Para alcançar uma maior igualdade de oportunidades, sugere também insistir na participação não apenas nas condições existentes. As regras do parlamentarismo teriam de ser alargadas, por exemplo através da introdução de um sistema de lotaria em que seriam sorteados alguns dos assentos no parlamento. Em princípio, qualquer pessoa poderia assumir o papel de representante do povo.
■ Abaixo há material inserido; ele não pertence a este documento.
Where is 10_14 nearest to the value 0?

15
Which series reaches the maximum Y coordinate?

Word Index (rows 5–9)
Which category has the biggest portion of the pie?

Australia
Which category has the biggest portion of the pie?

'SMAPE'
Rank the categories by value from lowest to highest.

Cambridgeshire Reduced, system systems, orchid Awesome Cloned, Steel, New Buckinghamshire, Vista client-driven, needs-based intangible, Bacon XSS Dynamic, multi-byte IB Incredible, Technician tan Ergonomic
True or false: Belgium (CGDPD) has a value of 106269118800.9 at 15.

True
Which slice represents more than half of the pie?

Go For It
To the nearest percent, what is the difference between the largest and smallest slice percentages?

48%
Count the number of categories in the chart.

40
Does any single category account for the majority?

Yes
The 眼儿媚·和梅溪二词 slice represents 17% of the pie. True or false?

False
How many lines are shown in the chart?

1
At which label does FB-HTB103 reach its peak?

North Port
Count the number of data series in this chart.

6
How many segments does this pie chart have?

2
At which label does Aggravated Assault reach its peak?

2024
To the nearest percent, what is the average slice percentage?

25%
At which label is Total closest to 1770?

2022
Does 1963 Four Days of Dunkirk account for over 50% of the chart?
Sobre questões cruciais, também poderiam ser realizados referendos entre a população para garantir uma participação mais direta, sugere. “Precisamos de uma pluralidade de procedimentos para estabelecer a democracia em vários pilares”, disse Comtesse. Isto talvez pudesse reduzir as fortes reservas que existem dentro das elites estabelecidas contra uma maior participação da população.
Isso está mais uma vez comprovado: política, claro, não é uma série da Netflix. E parte de toda a história da modelo americana Alexandria Ocasio-Cortez é que ela é uma mulher bem-educada que nasceu no Bronx, mas cresceu com a família em um subúrbio rico. Mas talvez o que seja necessário sejam símbolos que possam provocar mudanças e pintar o quadro de uma sociedade mais inclusiva. Ocasio-Cortez é um “grande modelo, modelo”, diz Lu Yen Roloff. Ele não quer se comparar a ela, mas quer se inspirar. E extrair energia disso para um trabalho que seria muito mais um fardo do que uma promessa. “Mas não quero esperar mais até que alguém apareça. Este é simplesmente meu dever agora.”
Este texto apareceu pela primeira vez na edição impressa das maravilhosas Revistas Veto
A equipe editorial dedica uma revista de 100 páginas quatro vezes por ano ao povo corajoso e comprometido do país. A mensagem para todas as pessoas que pensam como você: você não está sozinho!